NAME READY STATUS RESTARTS AGE
pod/my-cluster-name-rs0-0 1/1 Running 0 55m
pod/my-cluster-name-rs0-1 1/1 Running 0 53m
pod/my-cluster-name-rs0-2 0/1 CrashLoopBackOff 12 (62s ago) 52m
pod/percona-client 1/1 Running 0 130m
pod/percona-server-mongodb-operator-5dd88ff7f7-pxrs8 1/1 Running 0 142m
NAME TYPE CLUSTER-IP EXTERNAL-IP PORT(S) AGE
service/kubernetes ClusterIP 10.96.0.1 443/TCP 3h10m
service/my-cluster-name-rs0 ClusterIP None 27017/TCP 142m
NAME READY UP-TO-DATE AVAILABLE AGE
deployment.apps/percona-server-mongodb-operator 1/1 1 1 142m
NAME DESIRED CURRENT READY AGE
replicaset.apps/percona-server-mongodb-operator-5dd88ff7f7 1 1 1 142m
NAME READY AGE
statefulset.apps/my-cluster-name-rs0 2/3 142m
I assumed, when the operator detects that one pod is crashing, it will reinitialize it and replicate the data from the working pods.
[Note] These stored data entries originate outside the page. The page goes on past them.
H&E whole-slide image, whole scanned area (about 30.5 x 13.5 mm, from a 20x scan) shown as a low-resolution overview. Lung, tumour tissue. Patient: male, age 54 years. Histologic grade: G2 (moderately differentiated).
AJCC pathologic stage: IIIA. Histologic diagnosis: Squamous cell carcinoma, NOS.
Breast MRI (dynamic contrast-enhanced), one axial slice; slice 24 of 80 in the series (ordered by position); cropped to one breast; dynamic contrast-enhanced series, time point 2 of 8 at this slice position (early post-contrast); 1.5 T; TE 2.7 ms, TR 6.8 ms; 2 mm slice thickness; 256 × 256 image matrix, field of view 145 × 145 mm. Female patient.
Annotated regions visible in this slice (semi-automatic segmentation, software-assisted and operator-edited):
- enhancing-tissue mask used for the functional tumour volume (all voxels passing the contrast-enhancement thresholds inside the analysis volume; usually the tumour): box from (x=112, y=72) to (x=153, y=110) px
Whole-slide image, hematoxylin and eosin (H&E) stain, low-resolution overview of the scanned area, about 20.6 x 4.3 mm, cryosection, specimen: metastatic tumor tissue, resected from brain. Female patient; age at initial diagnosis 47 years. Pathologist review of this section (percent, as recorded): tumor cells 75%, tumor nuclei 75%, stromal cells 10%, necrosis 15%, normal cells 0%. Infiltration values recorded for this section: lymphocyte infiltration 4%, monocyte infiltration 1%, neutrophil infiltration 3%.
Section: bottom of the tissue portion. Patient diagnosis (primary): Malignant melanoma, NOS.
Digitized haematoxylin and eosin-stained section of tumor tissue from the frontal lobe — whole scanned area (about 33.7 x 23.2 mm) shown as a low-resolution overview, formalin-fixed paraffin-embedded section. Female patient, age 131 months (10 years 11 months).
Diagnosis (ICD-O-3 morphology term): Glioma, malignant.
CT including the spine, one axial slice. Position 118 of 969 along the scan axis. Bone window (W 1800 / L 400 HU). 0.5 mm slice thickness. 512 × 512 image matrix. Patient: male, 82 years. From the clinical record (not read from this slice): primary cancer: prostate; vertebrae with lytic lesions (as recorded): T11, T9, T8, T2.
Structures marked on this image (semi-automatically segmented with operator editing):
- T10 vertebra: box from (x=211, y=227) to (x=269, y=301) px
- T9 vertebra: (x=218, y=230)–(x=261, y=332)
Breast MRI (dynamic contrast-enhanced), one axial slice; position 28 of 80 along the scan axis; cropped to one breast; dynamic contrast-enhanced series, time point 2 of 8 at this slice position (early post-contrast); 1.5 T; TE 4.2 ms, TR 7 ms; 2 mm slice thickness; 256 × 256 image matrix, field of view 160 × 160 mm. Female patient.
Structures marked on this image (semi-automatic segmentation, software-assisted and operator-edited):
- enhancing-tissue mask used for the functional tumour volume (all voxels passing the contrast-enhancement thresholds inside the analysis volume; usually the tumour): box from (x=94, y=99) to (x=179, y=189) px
But this pod stays CrashLoopBackOff state and does not recover.
Is there any way to configure the operator, if some replica set pod is crashing several times, to re initiate it automatically ? In this case if I delete the pod manually, it will be crated again in Ready state.